◆ Aim ◆
In the essay on following Thoreau's walks, which of Thoreau's books had the writer been reading every night that week?

◆ Passage to read ◆
Seeking Respite in Landscape: On Following Henry David Thoreau’s Walks
Ben Shattuck Traces the Beginnings of a Journey
Cape Cod
The idea to follow Henry David Thoreau’s walks came while I was standing in the shower at dawn one May morning, listening to the water drill my skull and lap my ears, wondering what I could do to stop the dreams of my past girlfriend. This was years ago, in my early thirties, when I couldn’t find a way out of the doubt, fear, shame, and sadness that had arranged a constellation of grief around me. In this last dream, the one that got me into the shower at sunrise, she was in labor. I dreamt that she had a husband—dark-haired, wearing a red shirt with sleeves rolled to his elbows—who stood bedside, gripping her hand while she breathed. I stood against the wall, touching a white handkerchief that I wanted to offer them. She looked up at her husband. He closed his hands over hers. I wanted to leave the room, but stayed because my legs weren’t working just then. I kept touching the hem of the handkerchief. The baby came. There were three of us in the room, and then there were four.
In the shower, between the scenes of the birth, came to me images of a young, bearded man standing on an empty beach, wind whipping at his coattails, the ocean pounding in front of him. He was smiling. Plainly happy. I saw him crouch to pick up a bone of driftwood. I saw him in a lighthouse, writing in his journal by a flickering candle flame; wading through dune grass—walking stick clocking with each step. It was Henry, pictured from his book Cape Cod, which I’d been reading every night that week.

◆ Dataset section ◆
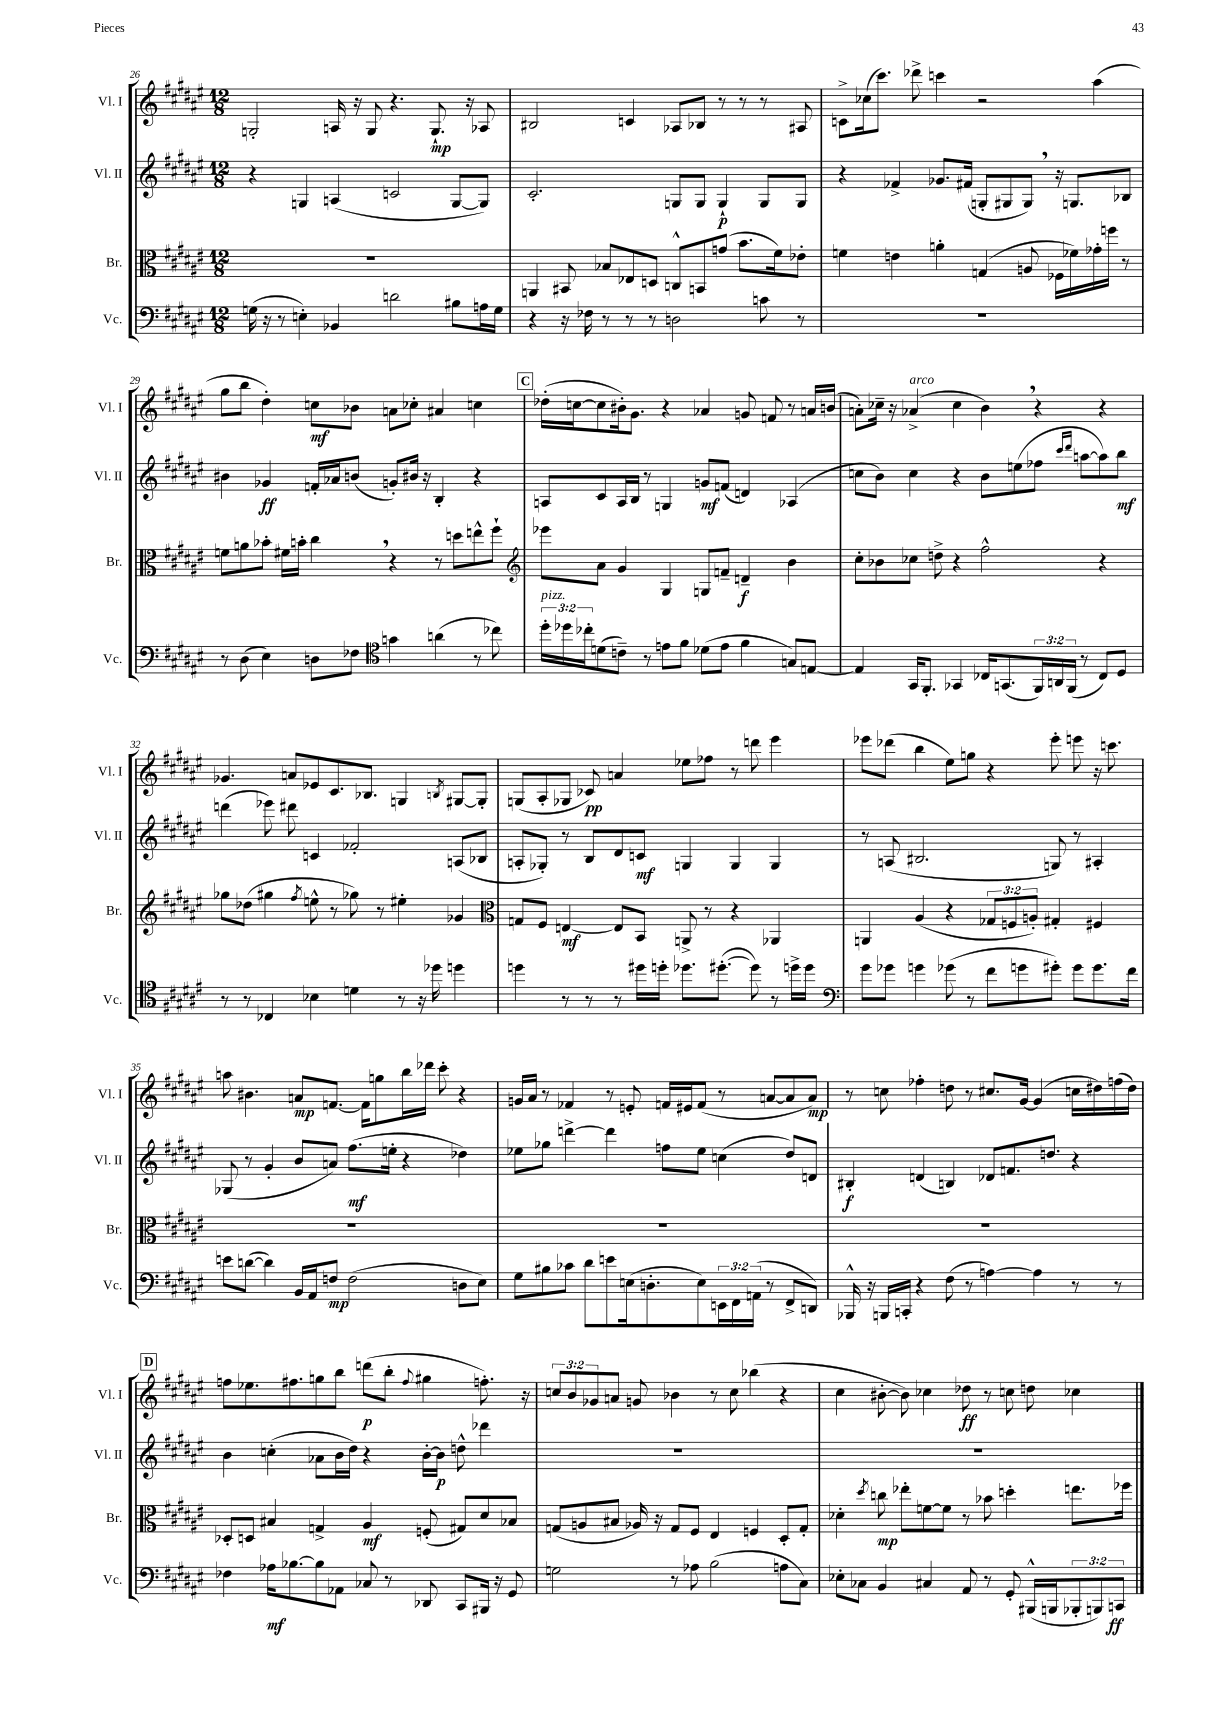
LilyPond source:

◆ Answer for the task ◆
Cape Cod